[Available data — start]

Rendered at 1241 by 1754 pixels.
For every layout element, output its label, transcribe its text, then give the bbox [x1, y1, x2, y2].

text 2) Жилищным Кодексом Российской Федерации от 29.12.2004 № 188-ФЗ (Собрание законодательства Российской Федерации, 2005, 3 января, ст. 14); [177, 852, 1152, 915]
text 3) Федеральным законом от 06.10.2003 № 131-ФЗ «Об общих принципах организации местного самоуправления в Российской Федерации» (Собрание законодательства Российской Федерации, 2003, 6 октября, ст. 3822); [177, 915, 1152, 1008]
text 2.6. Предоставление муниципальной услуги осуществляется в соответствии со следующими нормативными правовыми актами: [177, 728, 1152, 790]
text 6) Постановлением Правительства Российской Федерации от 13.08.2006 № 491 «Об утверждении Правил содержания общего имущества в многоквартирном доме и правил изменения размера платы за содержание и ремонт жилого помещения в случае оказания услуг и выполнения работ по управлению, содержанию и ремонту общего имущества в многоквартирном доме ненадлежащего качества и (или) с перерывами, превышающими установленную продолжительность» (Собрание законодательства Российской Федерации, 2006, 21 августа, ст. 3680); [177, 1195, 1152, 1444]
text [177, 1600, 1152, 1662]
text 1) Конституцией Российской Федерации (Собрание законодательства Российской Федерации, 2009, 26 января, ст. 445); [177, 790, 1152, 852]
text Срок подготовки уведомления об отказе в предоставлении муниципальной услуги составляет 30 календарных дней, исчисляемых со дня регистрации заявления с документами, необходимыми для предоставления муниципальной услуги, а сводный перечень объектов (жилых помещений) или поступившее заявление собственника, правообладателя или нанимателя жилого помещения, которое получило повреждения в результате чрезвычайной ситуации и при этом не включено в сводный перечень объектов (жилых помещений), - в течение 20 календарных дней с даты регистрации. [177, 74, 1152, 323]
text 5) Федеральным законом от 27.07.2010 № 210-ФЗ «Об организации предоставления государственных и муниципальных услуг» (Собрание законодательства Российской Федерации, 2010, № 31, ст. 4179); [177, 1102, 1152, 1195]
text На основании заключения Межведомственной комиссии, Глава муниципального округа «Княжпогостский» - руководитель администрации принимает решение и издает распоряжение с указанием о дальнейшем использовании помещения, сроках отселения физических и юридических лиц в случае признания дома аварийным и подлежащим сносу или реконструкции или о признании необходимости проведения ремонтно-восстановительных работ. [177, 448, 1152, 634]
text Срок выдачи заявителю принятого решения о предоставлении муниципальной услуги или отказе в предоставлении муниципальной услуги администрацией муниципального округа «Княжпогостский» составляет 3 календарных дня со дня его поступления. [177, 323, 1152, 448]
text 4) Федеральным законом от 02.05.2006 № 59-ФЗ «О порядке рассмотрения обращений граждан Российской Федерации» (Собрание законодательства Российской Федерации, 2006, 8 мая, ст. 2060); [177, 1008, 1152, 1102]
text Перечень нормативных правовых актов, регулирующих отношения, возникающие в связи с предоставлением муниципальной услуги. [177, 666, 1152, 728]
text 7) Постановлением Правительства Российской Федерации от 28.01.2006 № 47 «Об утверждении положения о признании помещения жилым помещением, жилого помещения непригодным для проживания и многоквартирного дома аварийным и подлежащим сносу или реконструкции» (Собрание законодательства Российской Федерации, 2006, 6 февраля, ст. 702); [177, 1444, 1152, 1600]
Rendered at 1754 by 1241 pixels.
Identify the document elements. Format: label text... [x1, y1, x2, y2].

[Available data — finish]

**Requirement**
Tell how many lines of the data include the word "сносу", and nothing else.

**Written response**
2